§ **What you should do**: When you restate the data, keep every word as it is and drop the images.

[Recorded data]
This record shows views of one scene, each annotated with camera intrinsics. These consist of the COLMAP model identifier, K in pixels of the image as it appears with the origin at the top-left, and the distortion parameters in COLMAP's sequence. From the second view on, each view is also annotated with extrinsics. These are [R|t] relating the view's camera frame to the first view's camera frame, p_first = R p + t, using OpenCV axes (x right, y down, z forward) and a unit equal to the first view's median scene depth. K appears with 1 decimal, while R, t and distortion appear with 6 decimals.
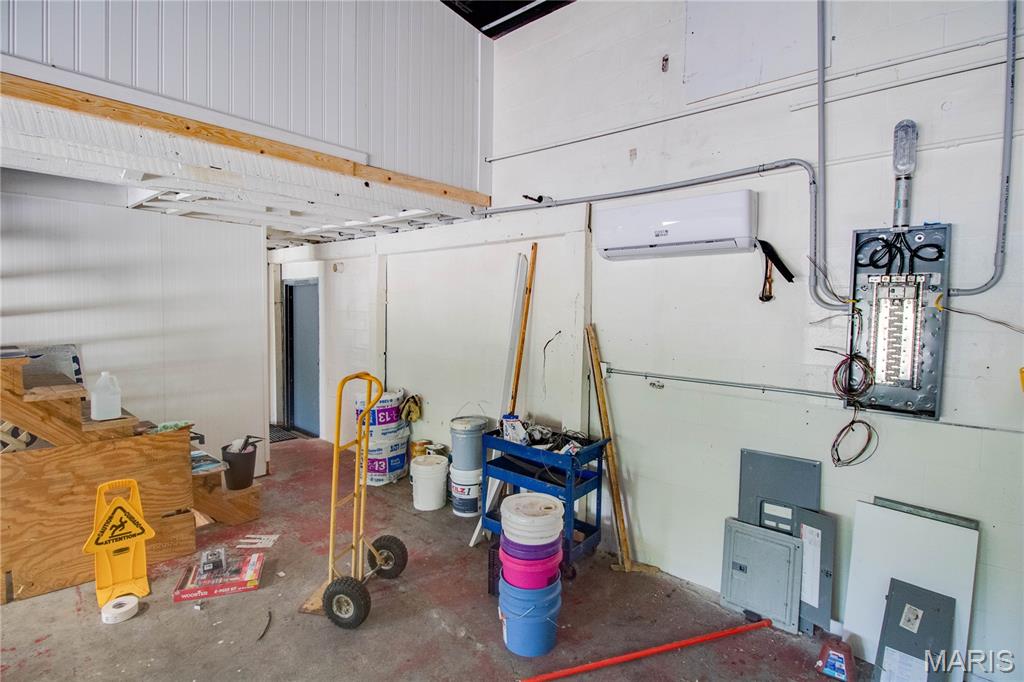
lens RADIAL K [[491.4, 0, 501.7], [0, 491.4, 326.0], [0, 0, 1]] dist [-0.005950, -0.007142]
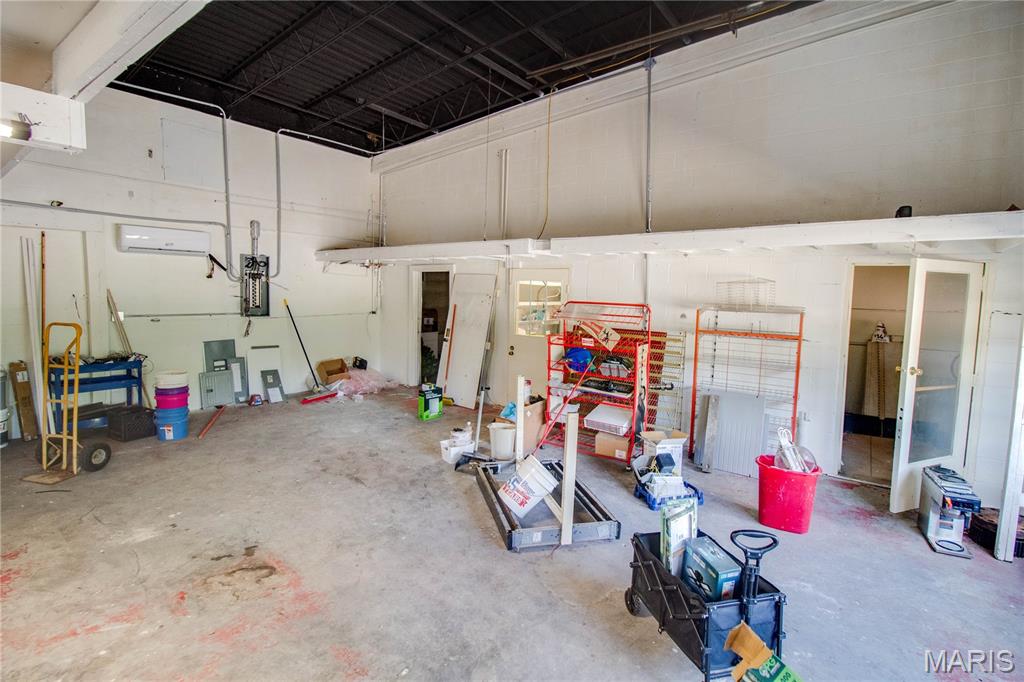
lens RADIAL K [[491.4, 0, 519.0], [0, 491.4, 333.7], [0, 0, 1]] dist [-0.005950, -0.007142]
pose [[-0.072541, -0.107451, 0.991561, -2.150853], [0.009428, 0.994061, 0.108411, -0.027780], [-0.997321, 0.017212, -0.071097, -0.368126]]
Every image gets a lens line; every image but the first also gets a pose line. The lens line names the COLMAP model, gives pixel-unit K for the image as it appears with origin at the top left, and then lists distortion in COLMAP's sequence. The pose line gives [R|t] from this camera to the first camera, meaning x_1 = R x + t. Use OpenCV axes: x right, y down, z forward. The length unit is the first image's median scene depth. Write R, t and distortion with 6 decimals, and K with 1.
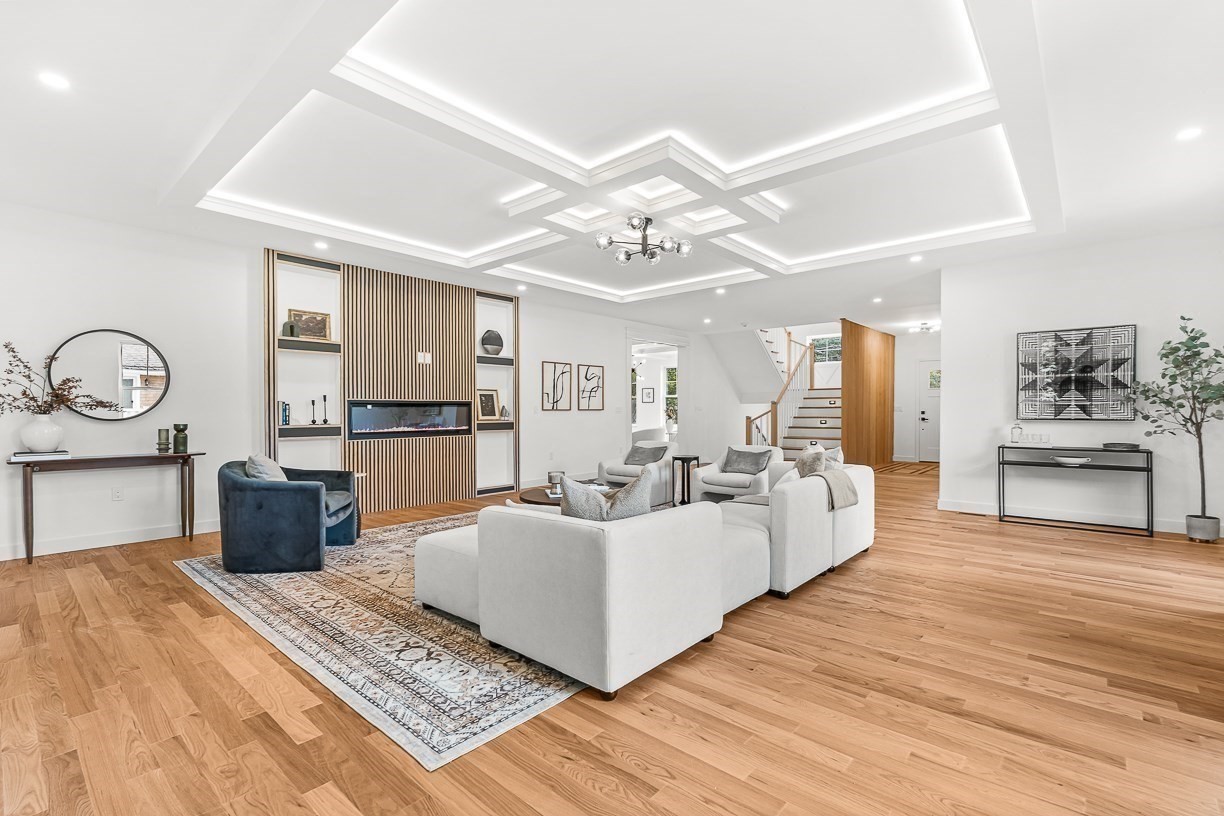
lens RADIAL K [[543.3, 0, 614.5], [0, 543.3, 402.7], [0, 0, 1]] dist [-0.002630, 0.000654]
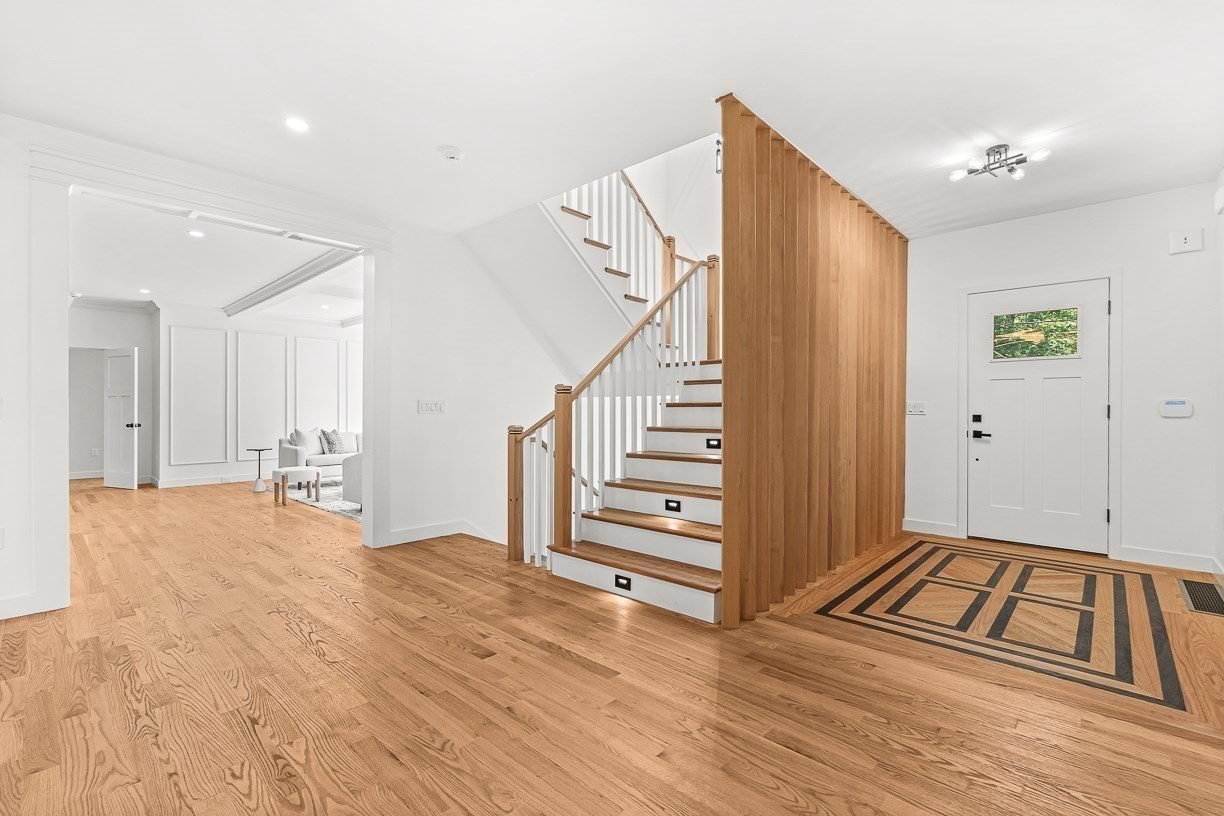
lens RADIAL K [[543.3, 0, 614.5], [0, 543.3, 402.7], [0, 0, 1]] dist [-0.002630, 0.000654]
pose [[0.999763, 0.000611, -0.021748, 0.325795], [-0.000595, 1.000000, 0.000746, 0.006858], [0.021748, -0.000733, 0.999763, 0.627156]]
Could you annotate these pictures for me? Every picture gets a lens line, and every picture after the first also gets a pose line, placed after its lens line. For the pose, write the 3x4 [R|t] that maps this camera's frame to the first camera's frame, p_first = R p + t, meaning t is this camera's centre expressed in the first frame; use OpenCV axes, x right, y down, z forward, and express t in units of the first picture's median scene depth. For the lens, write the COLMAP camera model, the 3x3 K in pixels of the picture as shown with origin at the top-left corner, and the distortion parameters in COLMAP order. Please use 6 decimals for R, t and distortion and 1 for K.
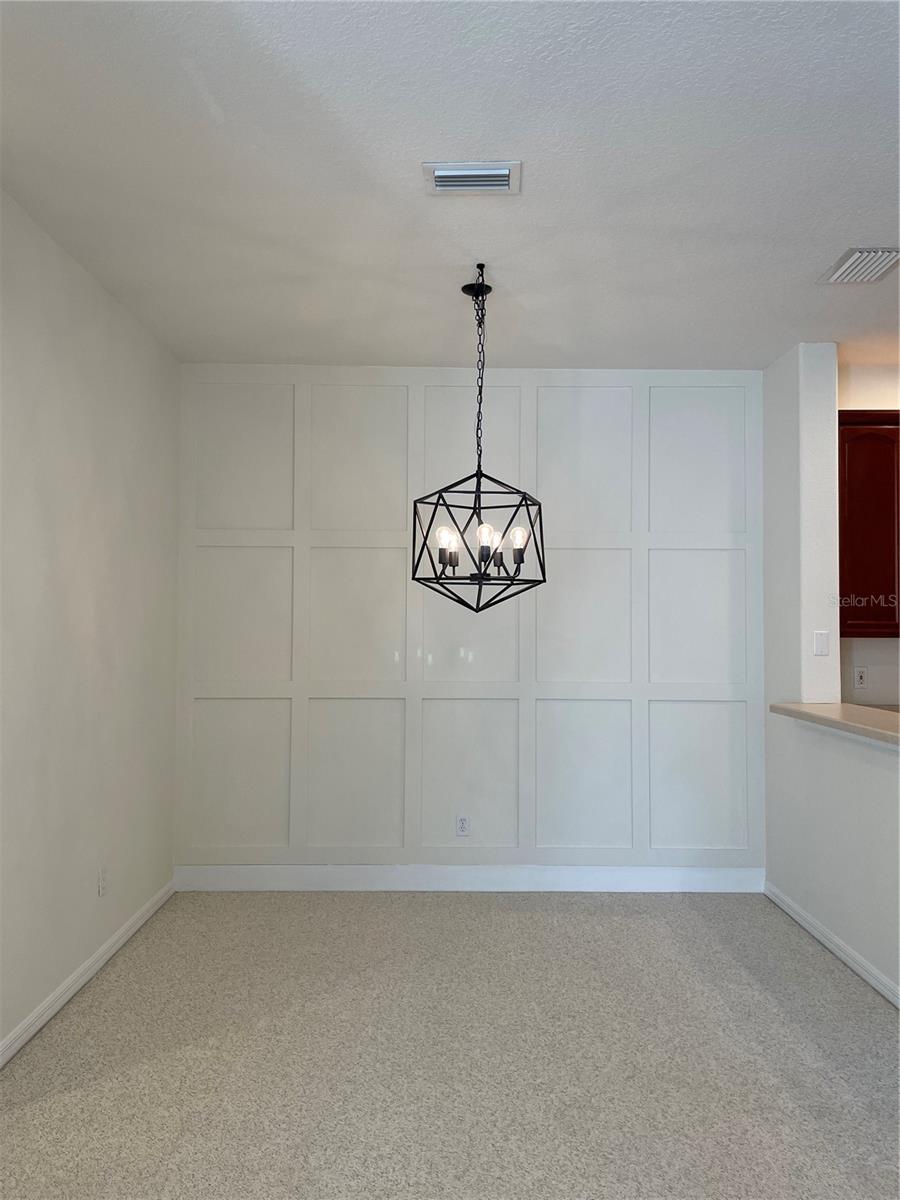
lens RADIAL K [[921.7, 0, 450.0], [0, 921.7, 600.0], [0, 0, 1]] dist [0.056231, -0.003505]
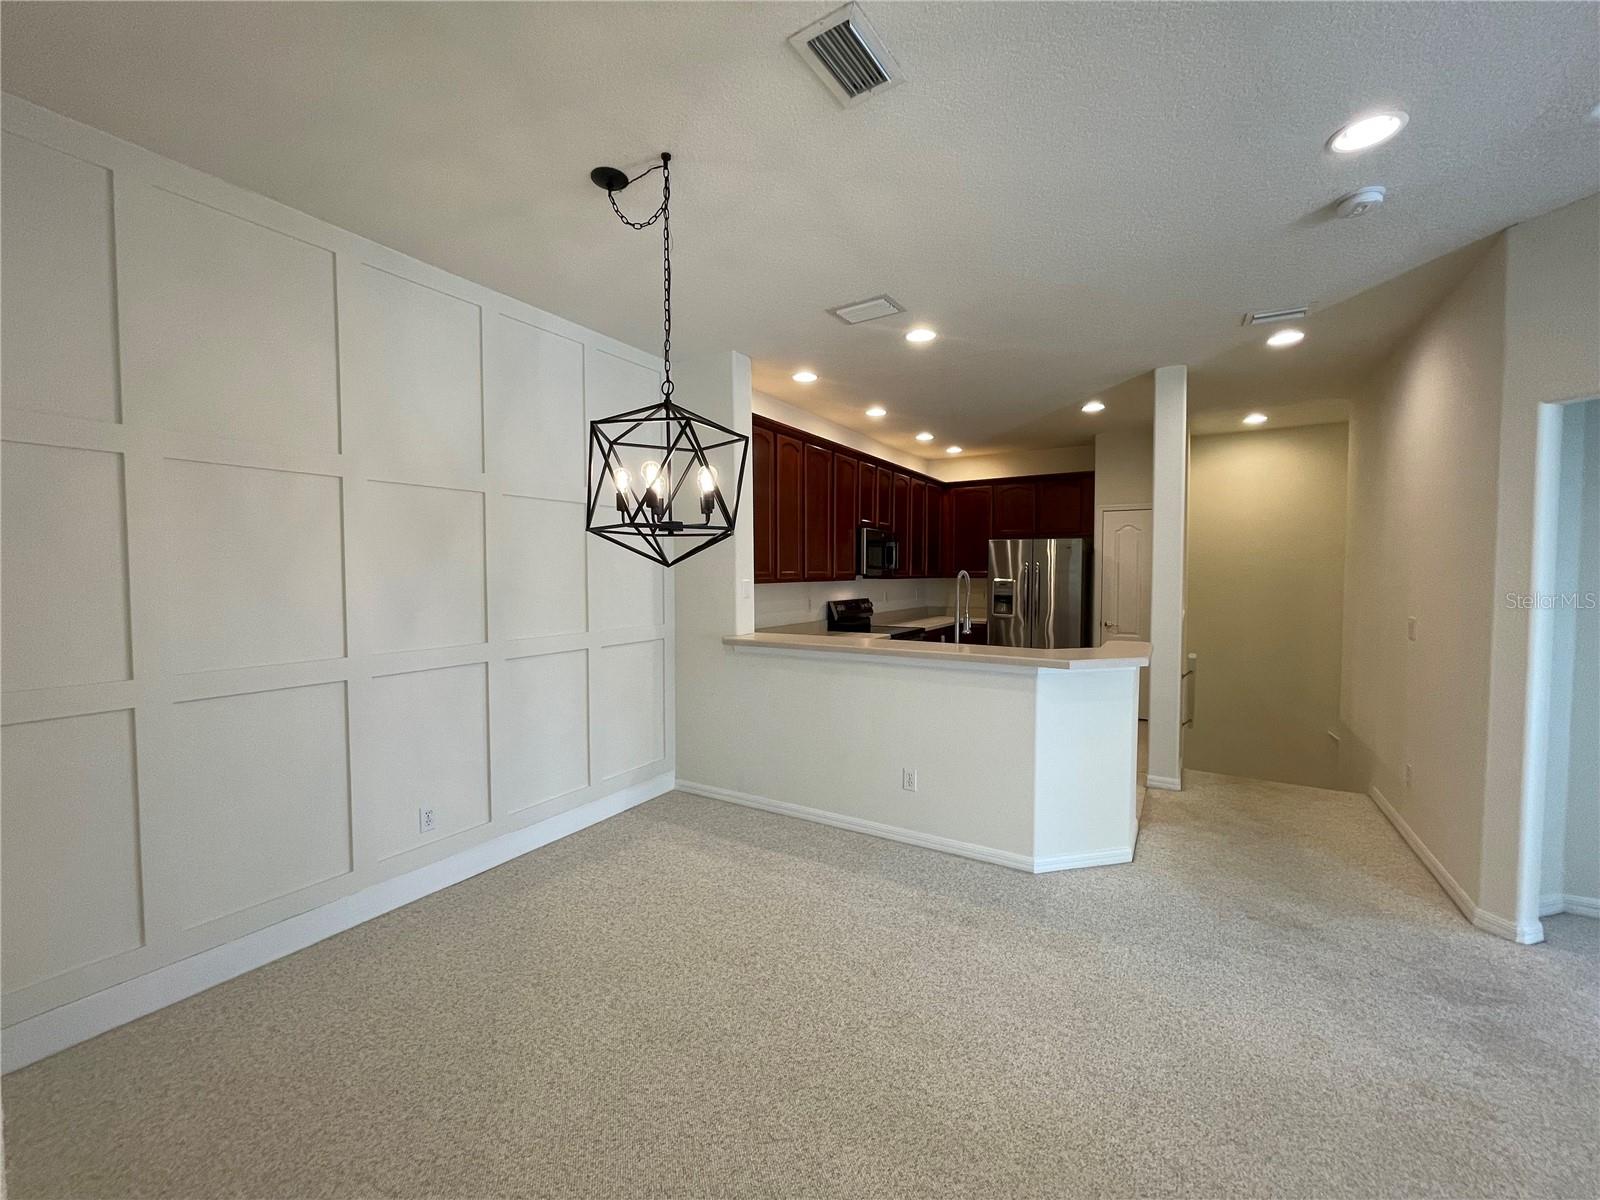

§ **Task result**:
This record shows views of one scene, each annotated with camera intrinsics. These consist of the COLMAP model identifier, K in pixels of the image as it appears with the origin at the top-left, and the distortion parameters in COLMAP's sequence. From the second view on, each view is also annotated with extrinsics. These are [R|t] relating the view's camera frame to the first view's camera frame, p_first = R p + t, using OpenCV axes (x right, y down, z forward) and a unit equal to the first view's median scene depth. K appears with 1 decimal, while R, t and distortion appear with 6 decimals.
lens RADIAL K [[491.4, 0, 501.7], [0, 491.4, 326.0], [0, 0, 1]] dist [-0.005950, -0.007142]
lens RADIAL K [[491.4, 0, 519.0], [0, 491.4, 333.7], [0, 0, 1]] dist [-0.005950, -0.007142]
pose [[-0.072541, -0.107451, 0.991561, -2.150853], [0.009428, 0.994061, 0.108411, -0.027780], [-0.997321, 0.017212, -0.071097, -0.368126]]
Every image gets a lens line; every image but the first also gets a pose line. The lens line names the COLMAP model, gives pixel-unit K for the image as it appears with origin at the top left, and then lists distortion in COLMAP's sequence. The pose line gives [R|t] from this camera to the first camera, meaning x_1 = R x + t. Use OpenCV axes: x right, y down, z forward. The length unit is the first image's median scene depth. Write R, t and distortion with 6 decimals, and K with 1.
lens RADIAL K [[543.3, 0, 614.5], [0, 543.3, 402.7], [0, 0, 1]] dist [-0.002630, 0.000654]
lens RADIAL K [[543.3, 0, 614.5], [0, 543.3, 402.7], [0, 0, 1]] dist [-0.002630, 0.000654]
pose [[0.999763, 0.000611, -0.021748, 0.325795], [-0.000595, 1.000000, 0.000746, 0.006858], [0.021748, -0.000733, 0.999763, 0.627156]]
Could you annotate these pictures for me? Every picture gets a lens line, and every picture after the first also gets a pose line, placed after its lens line. For the pose, write the 3x4 [R|t] that maps this camera's frame to the first camera's frame, p_first = R p + t, meaning t is this camera's centre expressed in the first frame; use OpenCV axes, x right, y down, z forward, and express t in units of the first picture's median scene depth. For the lens, write the COLMAP camera model, the 3x3 K in pixels of the picture as shown with origin at the top-left corner, and the distortion parameters in COLMAP order. Please use 6 decimals for R, t and distortion and 1 for K.
lens RADIAL K [[921.7, 0, 450.0], [0, 921.7, 600.0], [0, 0, 1]] dist [0.056231, -0.003505]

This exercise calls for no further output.